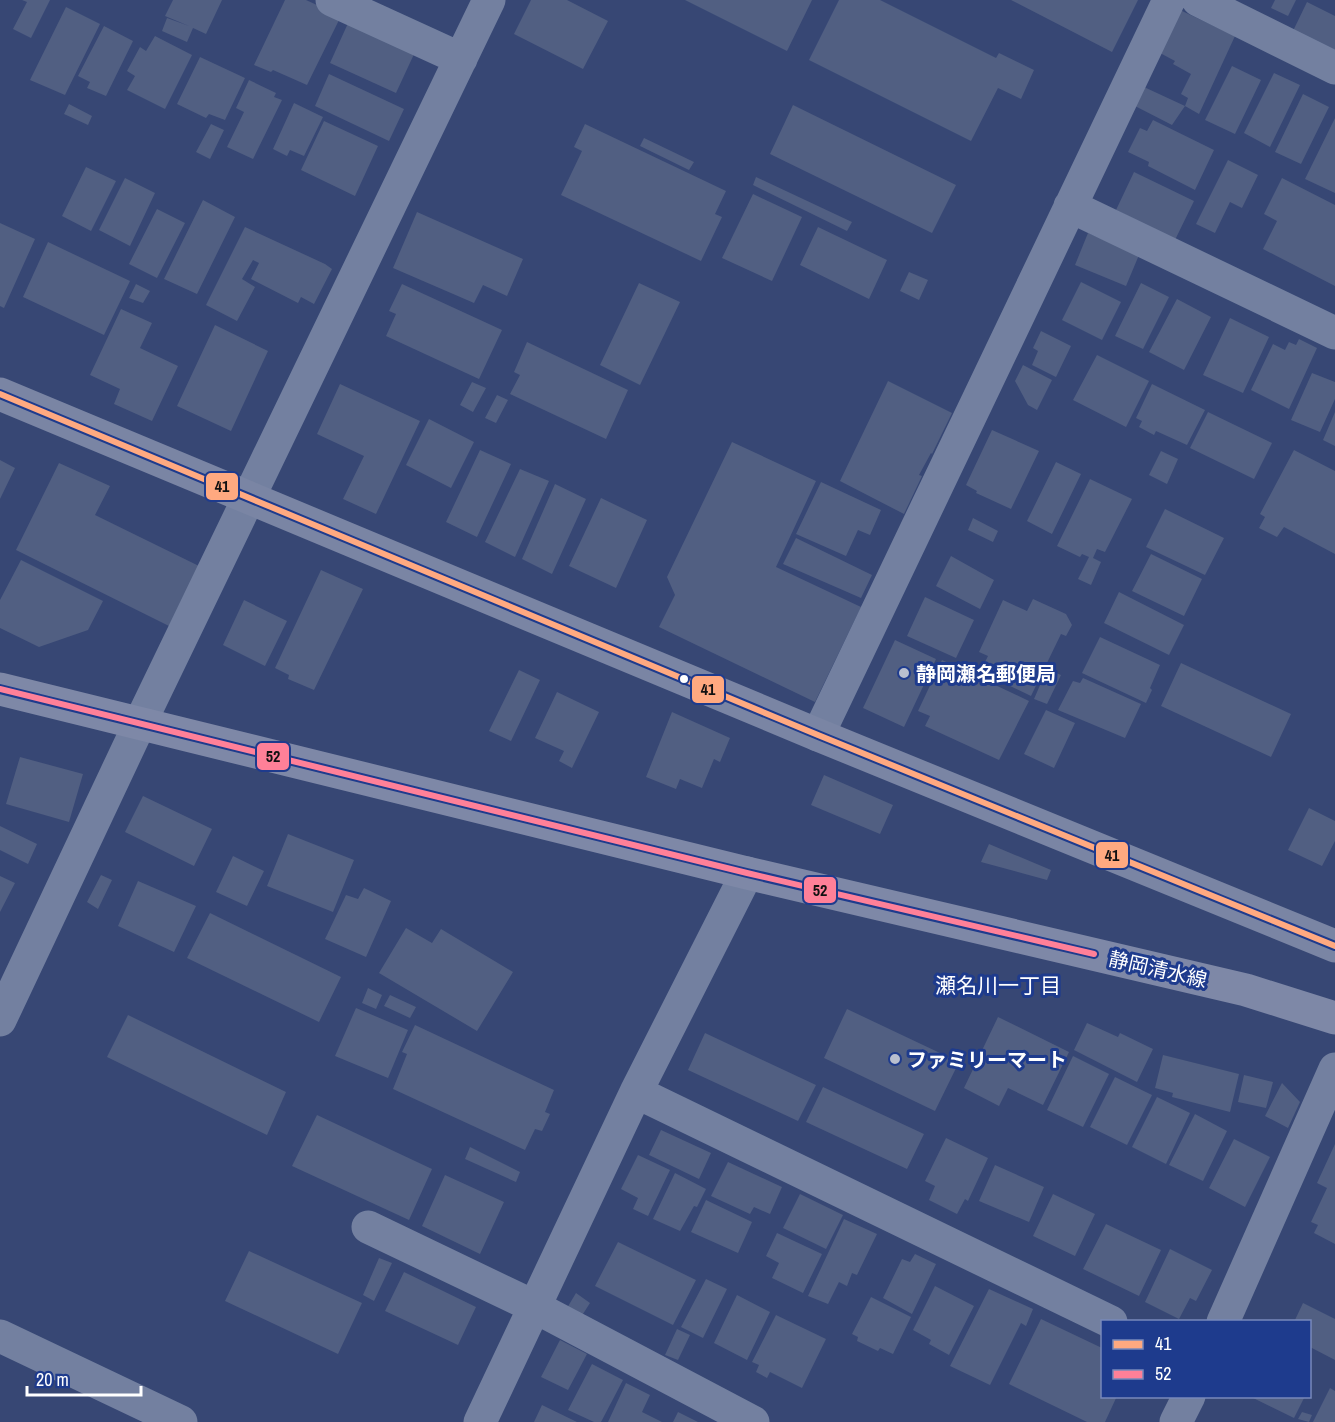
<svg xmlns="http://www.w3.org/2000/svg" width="1335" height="1422" font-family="'Archivo Narrow','Noto Sans JP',sans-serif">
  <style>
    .building { fill: #515f82 }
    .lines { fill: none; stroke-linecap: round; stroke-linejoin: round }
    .street { stroke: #7380a0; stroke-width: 33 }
    .secondary { stroke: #7a85a4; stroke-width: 33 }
    .primary { stroke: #7e88a7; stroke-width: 33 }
    .bus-1-casing { stroke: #1e3b8d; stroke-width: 10 }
    .bus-2-casing { stroke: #1e3b8d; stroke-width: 10 }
    .bus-1 { stroke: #ffa980; stroke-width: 6 }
    .bus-2 { stroke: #ff8098; stroke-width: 6 }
    .poi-dot { fill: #b9bfce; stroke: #1e3b8d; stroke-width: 2 }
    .bus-dot { fill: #fff; stroke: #1e3b8d; stroke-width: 2 }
    .labels { text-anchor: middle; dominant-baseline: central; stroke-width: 6; stroke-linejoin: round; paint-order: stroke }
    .poi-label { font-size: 20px; font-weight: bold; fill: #fff; stroke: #1e3b8d; text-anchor: start }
    .street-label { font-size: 20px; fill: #fff; stroke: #1e3b8d }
    .neighbourhood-label { font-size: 21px; fill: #fff; stroke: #1e3b8d }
    .line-badge { stroke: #1e3b8d; stroke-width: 2 }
    .pale-badge-label { font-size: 16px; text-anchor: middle; font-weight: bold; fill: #111 }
  </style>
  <rect width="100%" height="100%" fill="#374774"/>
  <path class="building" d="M22 0H50L31 38 13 29 27 2Z
    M173 0H222L206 34 193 28 187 42 162 31 167 18 189 26 165 16Z
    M285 0H306L341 16 307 85 273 70 271 72 254 65Z
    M531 0H567L608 21 583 69 514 34Z
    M685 0H812L787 51Z
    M839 0H880L996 58 999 53 1034 70 1021 99 998 88 971 141 809 60Z
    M1011 0H1138L1112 52Z
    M1275 0H1296L1288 16 1271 8Z
    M1307 2 1335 16V50L1293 31Z
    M66 7 100 24 65 95 30 80Z
    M1180 10 1235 36 1199 114 1185 106 1188 98 1181 94 1191 74 1173 64 1175 61 1160 53Z
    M349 21 415 52 396 93 330 63Z
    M104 26 133 41 106 96 87 88 90 82 78 76Z
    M155 36 192 55 165 109 127 90 135 76 127 71 140 47 146 51Z
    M200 57 245 78 225 120 209 114 206 118 177 104Z
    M1232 66 1261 80 1235 134 1205 120Z
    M1274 73 1300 85 1270 147 1244 133Z
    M329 74 404 109 389 141 315 106Z
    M249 80 276 93 274 97 282 100 253 159 227 147 244 112 236 108Z
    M1144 87 1185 106 1172 125 1135 106Z
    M1303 94 1329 107 1301 164 1275 152Z
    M294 103 323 117 304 156 290 150 287 156 273 149Z
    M69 104 92 116 88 125 64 114Z
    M793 105 956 185 932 233 770 154Z
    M1335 118V193L1305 179Z
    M1153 120 1214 150 1195 190 1148 166 1149 162 1128 152 1140 128 1147 131Z
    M324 121 378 146 355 196 301 170Z
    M211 124 224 130 210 159 196 152Z
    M585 124 726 191 715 214 722 217 701 261 561 195 582 151 574 147Z
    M644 138 694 162 689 170 640 146Z
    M1228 160 1258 175 1242 208 1230 202 1215 233 1196 224Z
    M86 167 116 181 91 231 62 216Z
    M1134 172 1194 201 1175 240 1116 210Z
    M756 177 852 222 847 231 753 185Z
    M125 178 155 193 130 246 99 230Z
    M1282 178 1335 205V286L1263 249 1277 221 1264 214Z
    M753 194 802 217 772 281 722 258Z
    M203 200 235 217 197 294 164 279Z
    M157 209 185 223 157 278 129 264Z
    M417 212 523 259 507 296 483 285 474 303 393 268Z
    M0 223 35 239 4 308 0 306Z
    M245 227 325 264 332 269 314 304 301 297 298 303 251 279 259 263 253 260 242 279 255 287 237 321 206 305Z
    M818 227 887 260 869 299 800 265Z
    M1088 233 1139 255 1126 286 1075 265Z
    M48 242 130 281 104 335 23 297Z
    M909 272 928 280 919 300 900 291Z
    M1081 282 1121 302 1102 340 1062 320Z
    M639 283 680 302 640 385 600 365Z
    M1141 283 1169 297 1143 349 1115 336Z
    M136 284 150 291 143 303 129 298Z
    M402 284 502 330 479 379 386 336 396 314 389 311Z
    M1177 299 1211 317 1184 370 1149 352Z
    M121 309 152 323 140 348 178 366 152 421 114 404 120 389 90 375Z
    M1230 318 1269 337 1243 393 1203 375Z
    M215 325 268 351 231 431 177 406Z
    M1041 331 1071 346 1056 377 1032 365 1038 351 1033 348Z
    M1299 339 1317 348 1289 409 1251 390 1273 344 1285 350 1289 342 1296 345Z
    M527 342 628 390 606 439 510 394 520 375 514 372Z
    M1097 355 1149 381 1126 427 1073 400Z
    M1023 365 1052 380 1037 410 1028 405 1015 381Z
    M1312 373 1335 382V399L1320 432 1291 420Z
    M888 381 952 413 932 454 931 453 919 475 922 476 904 514 840 481Z
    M472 382 486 388 473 412 460 405Z
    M340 384 420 421 376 514 343 499 364 456 317 434Z
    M1152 384 1205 410 1187 445 1156 431 1154 435 1139 427 1142 421 1136 418Z
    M497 395 508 400 496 423 485 418Z
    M1208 412 1272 443 1254 479 1190 448Z
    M1335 412V446L1323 440Z
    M429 419 474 442 451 488 406 465Z
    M992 430 1039 451 1011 509 976 493 977 491 966 485Z
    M732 442 816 481 776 567 861 607 815 702 659 627 675 595 667 577Z
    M480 450 511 464 477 537 446 522Z
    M1294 450 1335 471V554L1284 527 1277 537 1259 528 1265 517 1260 514Z
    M1161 451 1178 459 1167 484 1149 475Z
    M0 460 15 468 0 499Z
    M1056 462 1081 474 1052 534 1027 521Z
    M59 463 110 486 95 515 199 566 169 626 16 550Z
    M520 469 549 481 515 557 485 542Z
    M1090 479 1132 499 1105 552 1097 549 1093 558 1101 562 1091 585 1078 579 1089 557 1082 554 1080 557 1057 546Z
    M821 482 881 510 870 535 858 530 846 556 796 534Z
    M555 484 586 499 552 574 522 559Z
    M601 498 647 520 616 588 569 566Z
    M1165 509 1224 538 1205 575 1146 547Z
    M973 518 998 531 993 542 968 530Z
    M796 538 872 575 861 598 783 564Z
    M1151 554 1202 579 1184 616 1132 591Z
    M951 556 994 580 980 609 936 586Z
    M21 560 103 601 88 630 39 647 0 628V600Z
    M321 570 363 589 314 690 288 679 289 675 275 668Z
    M1119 592 1184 625 1169 655 1104 623Z
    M925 597 974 620 956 658 907 636Z
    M1033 599 1066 614 1072 625 1066 636 1061 634 1031 696 989 676 991 671 983 666 988 656 979 652 1003 600 1027 611Z
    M244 600 287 621 265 666 223 645Z
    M1100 637 1160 665 1150 688 1152 690 1146 703 1082 673Z
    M895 640 936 659 904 727 863 708Z
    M942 660 1029 701 999 760 925 726 930 716 918 711Z
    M1181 663 1291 714 1271 757 1161 706Z
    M1047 669 1061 675 1047 704 1034 699Z
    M519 670 540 680 511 741 489 731Z
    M1083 678 1141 704 1125 738 1058 710 1073 681 1080 683Z
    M557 692 599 712 572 768 559 761 564 751 535 738Z
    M1046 710 1075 723 1054 768 1024 754Z
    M672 712 730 738 720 762 714 759 702 788 680 779 676 789 646 777Z
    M20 757 83 774 69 822 6 804Z
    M824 775 893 805 880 834 811 805Z
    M143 796 212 829 194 866 125 832Z
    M1309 808 1335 821V841L1322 866 1288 850Z
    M0 826 37 844 28 864 0 850Z
    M288 834 354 860 333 912 267 886Z
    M989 844 1051 870 1047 880 981 862Z
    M233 856 264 871 247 906 216 892Z
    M101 875 112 880 98 909 87 902Z
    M0 876 15 883 0 912Z
    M138 881 196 906 174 952 118 926Z
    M364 888 391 901 366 957 325 939 346 895 358 899Z
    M210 913 341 977 319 1022 187 958Z
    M406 928 432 943 441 929 513 972 477 1031 379 973Z
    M368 988 382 995 376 1009 362 1003Z
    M390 995 416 1007 410 1018 384 1006Z
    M356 1008 408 1030 388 1078 335 1056Z
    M847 1009 959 1062 935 1111 824 1058Z
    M128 1015 286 1092 267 1135 107 1057Z
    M998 1017 1069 1052 1043 1105 1008 1088 999 1106 964 1088Z
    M1087 1023 1118 1037 1120 1033 1153 1049 1137 1082 1074 1050Z
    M415 1025 554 1090 545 1112 550 1114 542 1131 535 1129 525 1150 393 1089 407 1054 402 1052Z
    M705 1033 816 1085 798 1121 688 1070Z
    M1163 1055 1239 1074 1230 1112 1172 1097 1173 1093 1155 1088Z
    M1073 1056 1109 1074 1083 1127 1047 1110Z
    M1244 1075 1273 1082 1266 1108 1238 1102Z
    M1115 1077 1152 1095 1127 1145 1090 1127Z
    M1282 1083 1300 1102 1288 1128 1265 1116Z
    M823 1087 924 1134 907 1169 806 1122Z
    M1157 1097 1190 1113 1166 1164 1132 1147Z
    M1195 1114 1227 1131 1203 1181 1169 1165Z
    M317 1115 432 1169 409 1220 292 1166Z
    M661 1130 711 1153 699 1179 649 1155Z
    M946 1138 988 1158 968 1201 965 1199 957 1214 929 1200 935 1186 925 1181Z
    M1234 1139 1270 1157 1245 1207 1209 1188Z
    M1335 1144V1244L1314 1233 1318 1225 1311 1222 1327 1188 1317 1183Z
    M470 1147 520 1172 516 1182 465 1159Z
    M638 1155 670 1170 648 1216 633 1209 638 1198 621 1189Z
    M728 1162 782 1187 770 1214 754 1207 750 1214 711 1196Z
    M995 1165 1044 1187 1029 1222 979 1201Z
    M675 1173 706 1189 697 1207 694 1206 680 1231 653 1219Z
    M445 1175 504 1202 480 1254 422 1226Z
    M800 1194 843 1215 826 1249 783 1228Z
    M1053 1194 1095 1214 1075 1256 1033 1236Z
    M706 1200 752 1222 738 1253 691 1232Z
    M844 1219 877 1234 857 1275 852 1273 847 1286 839 1282 828 1304 808 1296Z
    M1106 1224 1161 1250 1139 1296 1083 1269Z
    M777 1233 822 1254 803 1293 772 1278 779 1263 766 1256Z
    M618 1242 696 1280 673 1325 595 1286Z
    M1170 1249 1212 1270 1196 1301 1190 1298 1179 1319 1145 1302Z
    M249 1251 362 1303 338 1354 225 1301Z
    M915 1254 936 1264 912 1314 883 1298 902 1259 910 1262Z
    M379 1258 392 1263 374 1301 363 1295Z
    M404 1272 476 1307 458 1345 385 1311Z
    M706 1279 727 1289 703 1338 681 1327Z
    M935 1286 974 1306 949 1355 929 1344 931 1340 913 1330Z
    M989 1289 1033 1309 1026 1326 1021 1323 990 1385 950 1366Z
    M576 1293 590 1303 581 1317 567 1308Z
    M737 1295 770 1312 747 1360 714 1343Z
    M871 1297 911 1317 893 1354 880 1348 878 1351 857 1341 858 1337 852 1334Z
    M1303 1303 1335 1319V1360L1310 1347V1322H1294Z
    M776 1315 826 1339 802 1388 770 1372 767 1378 756 1372 759 1365 752 1362Z
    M1041 1319 1102 1348V1396H1117L1105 1422H1087L1009 1384Z
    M677 1329 690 1335 678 1360 665 1355Z
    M560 1340 587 1354 568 1390 541 1377Z
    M592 1364 623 1380 601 1422H594L568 1410Z
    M626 1383 650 1395 642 1412 662 1422H608Z
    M1330 1388 1335 1391V1422H1313Z
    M1249 1396H1305L1294 1418Z
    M542 1405 577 1422H534Z
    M678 1412 698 1422H673Z
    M1302 1412 1312 1415 1309 1422 1298 1419Z"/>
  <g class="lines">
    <path class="street" d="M332 0 461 59
      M1198 0 1335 68
      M1070 206 1335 333
      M818 735 1169 0
      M0 1020 140 723 489 0
      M636 1092 1111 1322
      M368 1227 535 1307 753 1422
      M1223 1322 1335 1069
      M0 1336 181 1422
      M480 1422 636 1092 747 873
      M1176 1422 1189 1396"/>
    <path class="secondary" d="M0 394 818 735 1335 946"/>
    <path class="primary" d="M0 689 747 873 1246 990 1335 1018"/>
    <defs>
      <path id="bus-1" d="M0 394 818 735 1335 946"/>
      <path id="bus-2" d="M0 689 747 873 1094 954"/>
    </defs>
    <use href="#bus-1" class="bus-1-casing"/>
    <use href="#bus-2" class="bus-2-casing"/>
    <use href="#bus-1" class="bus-1"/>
    <use href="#bus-2" class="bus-2"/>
  </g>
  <g class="poi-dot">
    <circle cx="904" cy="673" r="6"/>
    <circle cx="895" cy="1059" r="6"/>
  </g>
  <circle class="bus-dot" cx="684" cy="679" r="5"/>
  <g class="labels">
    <g class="poi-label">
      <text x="916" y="673">静岡瀬名郵便局</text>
      <text x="907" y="1059">ファミリーマート</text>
    </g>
    <g class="street-label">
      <text transform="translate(1158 969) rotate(13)">静岡清水線</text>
    </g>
    <g class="neighbourhood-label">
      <text x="998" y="985">瀬名川一丁目</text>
    </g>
  </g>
  <g class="line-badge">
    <rect x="205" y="472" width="34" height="29" rx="6" fill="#ffa980"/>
    <rect x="691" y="675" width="34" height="29" rx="6" fill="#ffa980"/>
    <rect x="256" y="742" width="34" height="29" rx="6" fill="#ff8098"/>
    <rect x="1095" y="841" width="34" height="28" rx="6" fill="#ffa980"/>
    <rect x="803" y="876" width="34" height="28" rx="6" fill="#ff8098"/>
  </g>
  <g class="pale-badge-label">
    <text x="222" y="492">41</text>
    <text x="708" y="695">41</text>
    <text x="273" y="762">52</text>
    <text x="1112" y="861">41</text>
    <text x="820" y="896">52</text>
  </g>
  <rect x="1101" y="1320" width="210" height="78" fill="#1e3b8d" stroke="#7889bb" stroke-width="1.5"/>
  <rect x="1113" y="1340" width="30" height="9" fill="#ffa980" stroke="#7889bb" stroke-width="1.5"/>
  <text x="1155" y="1350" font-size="18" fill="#ffffff">41</text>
  <rect x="1113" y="1370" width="30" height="9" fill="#ff8098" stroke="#7889bb" stroke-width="1.5"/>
  <text x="1155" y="1380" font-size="18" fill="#ffffff">52</text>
  <path d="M27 1386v9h114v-9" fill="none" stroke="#ffffff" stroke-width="3"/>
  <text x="36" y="1386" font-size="18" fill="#ffffff" stroke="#1e3b8d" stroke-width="4.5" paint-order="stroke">20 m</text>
</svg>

○ ○ ○ ○ ○ ○ ○

Copy each line of the material where "lines" is found.

    .lines { fill: none; stroke-linecap: round; stroke-linejoin: round }
  <g class="lines">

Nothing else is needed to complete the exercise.